BROTTO Sante

La nostra storia

Il rapporto che lega il nome dei Brotto e la carne, o meglio, all’animale che la produce, si perde nel tempo. I nostri avi sono sempre stati allevatori e commercianti di bovini da carne, nonno Pietro, conosciuto da tutti come “Pici” era una autorità nel mondo ormai tramontato dei mercati di bestiame che si tenevano in tutte le città del circondario come Castelfranco, Montebelluna, Thiene, Padova e Vicenza. Con il fratello Angelo comprava al mercato e poi rivendeva, spesso a credito, alle famiglie contadine per le quali una vacca che desse latte tutti i giorni e un vitello all’anno era una fonte importantissima di sostentamento e quasi di… sopravvivenza.

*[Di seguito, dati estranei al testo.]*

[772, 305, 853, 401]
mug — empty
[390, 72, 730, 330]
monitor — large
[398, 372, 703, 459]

Sante, il primogenito di Pici, e iniziatore della nostra attività, si vanta sempre di essere nato in stalla quel 10 gennaio del 1939 a Cusinati, di non aver mai fatto un giorno di ferie in tutta la sua vita perché le mucche mangiano anche di domenica e nelle feste comandate, figuriamoci se vanno in ferie! Sante si alza tutte le mattine prima delle 6 e, prima di recarsi in negozio “governa” tutti i suoi animali, governa perché non è la stessa cosa di dare da mangiare, governare vuol dire accudire, guardare con occhio attento e provvedere a tutte le necessità dell’animale.

In anni non molto lontani non c’era il problema di cosa mangiare, ma quello di mangiare, le vacche macellate avevano una carne magrissima perché, oltre ad avere patito la fame per tutta la loro vita, venivano macellate solo quando erano troppo vecchie per lavorare nei campi e per generare vitelli. In negozio la carne arrivava subito dopo la macellazione e consumata in giornata, i tagli richiesti non erano certo il filetto e la costata, ma la testa, le frattaglie, la carne per il brodo e l’unica modalità di cottura o quasi, era il bollito.